The applicant objected that he had been convicted of an offence in respect of which he had been neither charged nor convicted at first instance. He appealed to the Constitutional Court, which declared his appeal inadmissible on 22 April 2009.
Complaints, procedure and composition of the Court
Relying on Article 6 §§ 1 and 3 (a) and (b) (right to a fair trial), the applicant complained that he had been convicted on appeal of an offence not forming part of the indictment or of his conviction at first instance. He also relied on Articles 9 (freedom of thought, conscience and religion) and 10 (freedom of expression).
The application was lodged with the European Court of Human Rights on 5 November 2009.
Judgment was given by a Chamber of seven judges, composed as follows:
Josep Casadevall (Andorra), President,
Alvina Gyulumyan (Armenia),
Corneliu Bîrsan (Romania),
Ján Šikuta (Slovakia),
Luis López Guerra (Spain),
Nona Tsotsoria (Georgia),
Valeriu Griţco (the Republic of Moldova),
and also Santiago Quesada, Section Registrar.
Decision of the Court
Article 6 §§ 1 and 3
The Court emphasised the crucial role played by the indictment in the criminal process. The Convention did not impose any special formal requirements as to the manner in which the accused were to be informed of the nature and cause of the accusation against them, but the provision of full, detailed information concerning the charges (both the material facts and their legal classification) was nevertheless an essential prerequisite for ensuring that the proceedings were fair and enabling the accused to prepare their defence.
It had not been established that the applicant had ever been made aware that the Audiencia Provincial might amend the charges against him from „denying“ to „justifying“ genocide, and this eventuality was not mentioned at any stage, either during the trial in the appellate court or when a preliminary ruling on constitutionality was sought.

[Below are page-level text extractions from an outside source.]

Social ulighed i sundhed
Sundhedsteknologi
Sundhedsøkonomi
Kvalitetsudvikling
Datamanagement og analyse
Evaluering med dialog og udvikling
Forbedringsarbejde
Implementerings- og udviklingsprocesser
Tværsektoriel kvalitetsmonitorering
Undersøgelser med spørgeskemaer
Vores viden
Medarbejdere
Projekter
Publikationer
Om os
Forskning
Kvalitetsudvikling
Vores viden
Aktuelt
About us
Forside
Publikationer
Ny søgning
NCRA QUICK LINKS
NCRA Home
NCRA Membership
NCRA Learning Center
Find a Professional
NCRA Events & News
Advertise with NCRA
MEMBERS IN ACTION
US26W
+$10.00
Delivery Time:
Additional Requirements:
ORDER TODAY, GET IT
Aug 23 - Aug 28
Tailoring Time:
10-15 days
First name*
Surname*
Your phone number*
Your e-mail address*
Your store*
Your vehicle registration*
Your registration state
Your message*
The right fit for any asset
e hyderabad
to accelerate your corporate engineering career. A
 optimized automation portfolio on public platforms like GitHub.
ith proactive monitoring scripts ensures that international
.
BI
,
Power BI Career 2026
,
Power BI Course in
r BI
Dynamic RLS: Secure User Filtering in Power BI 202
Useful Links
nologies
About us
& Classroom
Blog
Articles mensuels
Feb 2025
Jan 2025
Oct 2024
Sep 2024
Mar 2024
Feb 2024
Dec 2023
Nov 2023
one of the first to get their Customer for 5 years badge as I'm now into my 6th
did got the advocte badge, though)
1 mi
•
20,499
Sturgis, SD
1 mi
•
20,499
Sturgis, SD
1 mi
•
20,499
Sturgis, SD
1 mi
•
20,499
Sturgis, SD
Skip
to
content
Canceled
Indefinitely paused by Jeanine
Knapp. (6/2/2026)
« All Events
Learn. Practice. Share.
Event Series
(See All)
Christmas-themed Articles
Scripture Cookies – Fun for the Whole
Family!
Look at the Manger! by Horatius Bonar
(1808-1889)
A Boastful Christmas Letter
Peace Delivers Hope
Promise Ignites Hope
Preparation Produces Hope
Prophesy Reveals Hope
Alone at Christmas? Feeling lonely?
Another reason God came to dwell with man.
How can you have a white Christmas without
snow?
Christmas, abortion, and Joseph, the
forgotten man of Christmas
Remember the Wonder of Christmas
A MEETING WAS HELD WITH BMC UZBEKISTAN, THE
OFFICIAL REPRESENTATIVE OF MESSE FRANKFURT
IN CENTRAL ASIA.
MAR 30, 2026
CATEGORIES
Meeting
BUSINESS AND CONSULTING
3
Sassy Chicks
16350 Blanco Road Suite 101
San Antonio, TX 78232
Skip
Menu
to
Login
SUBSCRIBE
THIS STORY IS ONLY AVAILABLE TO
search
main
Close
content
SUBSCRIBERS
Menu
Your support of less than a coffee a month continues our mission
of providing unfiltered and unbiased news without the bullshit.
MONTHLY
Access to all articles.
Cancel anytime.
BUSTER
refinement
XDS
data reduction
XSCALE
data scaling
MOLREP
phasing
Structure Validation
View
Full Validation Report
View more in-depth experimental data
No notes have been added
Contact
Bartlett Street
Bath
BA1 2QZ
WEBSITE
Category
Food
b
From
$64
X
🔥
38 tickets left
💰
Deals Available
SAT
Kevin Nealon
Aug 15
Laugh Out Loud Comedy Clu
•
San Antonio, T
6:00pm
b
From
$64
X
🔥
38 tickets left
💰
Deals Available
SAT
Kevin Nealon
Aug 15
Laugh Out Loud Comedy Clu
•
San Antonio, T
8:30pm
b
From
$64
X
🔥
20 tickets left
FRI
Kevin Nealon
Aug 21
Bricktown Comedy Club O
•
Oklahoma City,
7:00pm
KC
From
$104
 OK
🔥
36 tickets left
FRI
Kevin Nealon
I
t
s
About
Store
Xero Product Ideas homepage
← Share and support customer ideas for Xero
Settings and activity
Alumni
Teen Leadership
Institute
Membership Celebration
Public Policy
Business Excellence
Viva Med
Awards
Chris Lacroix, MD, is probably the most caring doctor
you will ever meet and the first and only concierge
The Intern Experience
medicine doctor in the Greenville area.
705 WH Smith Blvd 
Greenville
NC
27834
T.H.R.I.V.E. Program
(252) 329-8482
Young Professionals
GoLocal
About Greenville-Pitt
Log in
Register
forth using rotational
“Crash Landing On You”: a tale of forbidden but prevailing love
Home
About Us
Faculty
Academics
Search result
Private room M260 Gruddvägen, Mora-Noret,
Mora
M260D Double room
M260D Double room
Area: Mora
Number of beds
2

The Court therefore considered that, in using its undisputed right to reclassify the alleged offence in the case before it, the Audiencia Provincial should have given the applicant the opportunity to exercise his defence rights in good time. That had not happened, as it was only through the judgment on his appeal that Mr Varela Geis had belatedly learnt of the amended charge. The Court concluded that there had been a violation of Article 6 §§ 1 and 3 (a) and (b).
Articles 9 and 10
The Court observed that the applicant’s complaints under Articles 9 and 10 were closely linked to those raised under Article 6. Having regard to its finding of a violation of that Article, the Court considered that it was unnecessary to examine these complaints.
Just satisfaction (Article 41)
The Court held that Spain was to pay Mr Varela Geis 8,000 € in respect of non-pecuniary damage and € 5,000 in respect of costs and expenses.